### Required work
(a) Copy the passage from the Sandstone Peak text between "Sandstone Peak, also" and "campers, and photographers.", inclusive.
(b) In the Sandstone Peak text, condense the paragraph beginning "The peak separates the drier inland valley" into a bulleted list that keeps its main facts.
(c) Go on writing the Sandstone Peak text, starting after its final sentence.

Sandstone Peak, also known as Mount Allen, is a mountain in Ventura County, California. It is the highest summit in the Santa Monica Mountains, with an elevation of . Located near the western edge of the Santa Monica Mountains National Recreation Area, the summit provides panoramic views of Malibu, The Pacific Ocean, Santa Monica, the Conejo Valley, and four of the Channel Islands.

Background
The peak separates the drier inland valley from the coast facing side with higher humidity. The Sandstone Peak Trail, which leads to the top, connects to a vast trail system in the area, including the Backbone Trail. The mountain is highly popular with climbers, hikers, campers, and photographers.

### Data section

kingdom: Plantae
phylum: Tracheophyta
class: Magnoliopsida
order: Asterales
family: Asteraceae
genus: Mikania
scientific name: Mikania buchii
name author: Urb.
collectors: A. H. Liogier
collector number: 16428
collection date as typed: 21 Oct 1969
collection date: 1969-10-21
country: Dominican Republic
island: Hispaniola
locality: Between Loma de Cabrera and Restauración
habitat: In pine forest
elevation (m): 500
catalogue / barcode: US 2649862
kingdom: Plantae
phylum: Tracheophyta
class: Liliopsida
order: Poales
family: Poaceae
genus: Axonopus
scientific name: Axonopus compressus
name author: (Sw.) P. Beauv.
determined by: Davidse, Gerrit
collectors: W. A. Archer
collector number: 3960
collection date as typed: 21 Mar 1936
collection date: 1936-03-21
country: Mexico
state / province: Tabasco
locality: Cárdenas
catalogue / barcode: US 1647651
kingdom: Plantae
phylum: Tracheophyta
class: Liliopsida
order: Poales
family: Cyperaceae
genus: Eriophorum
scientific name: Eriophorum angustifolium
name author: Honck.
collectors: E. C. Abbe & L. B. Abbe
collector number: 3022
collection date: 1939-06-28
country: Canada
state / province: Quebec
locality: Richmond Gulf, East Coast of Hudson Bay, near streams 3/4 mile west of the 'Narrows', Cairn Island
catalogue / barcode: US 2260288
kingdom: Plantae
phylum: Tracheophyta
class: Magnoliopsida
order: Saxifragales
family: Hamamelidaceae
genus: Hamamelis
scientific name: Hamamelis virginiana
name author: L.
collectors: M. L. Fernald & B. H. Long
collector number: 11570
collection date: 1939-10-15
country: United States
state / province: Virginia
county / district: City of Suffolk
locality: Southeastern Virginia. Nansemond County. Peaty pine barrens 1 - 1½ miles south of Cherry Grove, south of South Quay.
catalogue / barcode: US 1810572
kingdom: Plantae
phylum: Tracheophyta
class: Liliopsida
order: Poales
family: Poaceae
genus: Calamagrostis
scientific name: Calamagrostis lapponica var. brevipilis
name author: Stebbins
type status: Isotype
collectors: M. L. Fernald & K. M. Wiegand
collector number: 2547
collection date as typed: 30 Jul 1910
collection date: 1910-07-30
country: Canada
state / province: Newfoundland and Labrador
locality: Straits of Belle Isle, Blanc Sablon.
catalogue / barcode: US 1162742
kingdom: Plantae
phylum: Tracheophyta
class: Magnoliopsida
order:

### Results for each task
(a)
Sandstone Peak, also known as Mount Allen, is a mountain in Ventura County, California. It is the highest summit in the Santa Monica Mountains, with an elevation of . Located near the western edge of the Santa Monica Mountains National Recreation Area, the summit provides panoramic views of Malibu, The Pacific Ocean, Santa Monica, the Conejo Valley, and four of the Channel Islands.

Background
The peak separates the drier inland valley from the coast facing side with higher humidity. The Sandstone Peak Trail, which leads to the top, connects to a vast trail system in the area, including the Backbone Trail. The mountain is highly popular with climbers, hikers, campers, and photographers.

(b)
- The peak divides the drier inland valley from the more humid side that faces the coast.
- The Sandstone Peak Trail leads to the top and connects to a large trail system in the area, including the Backbone Trail.
- Climbers, hikers, campers, and photographers use the mountain heavily.

(c)
The Boy Scouts of America petitioned the U.S. Board on Geographic Names to name the mountain for W. Herbert Allen, who had donated land for nearby Camp Circle X and other Boy Scout camps. He served as president of the Los Angeles Area Council.  The board denied the request because of a long-standing policy not to approve a geographic name in commemoration of a living person. The land is now known as the Circle X Ranch, a park unit located in the Santa Monica Mountains National Recreation Area.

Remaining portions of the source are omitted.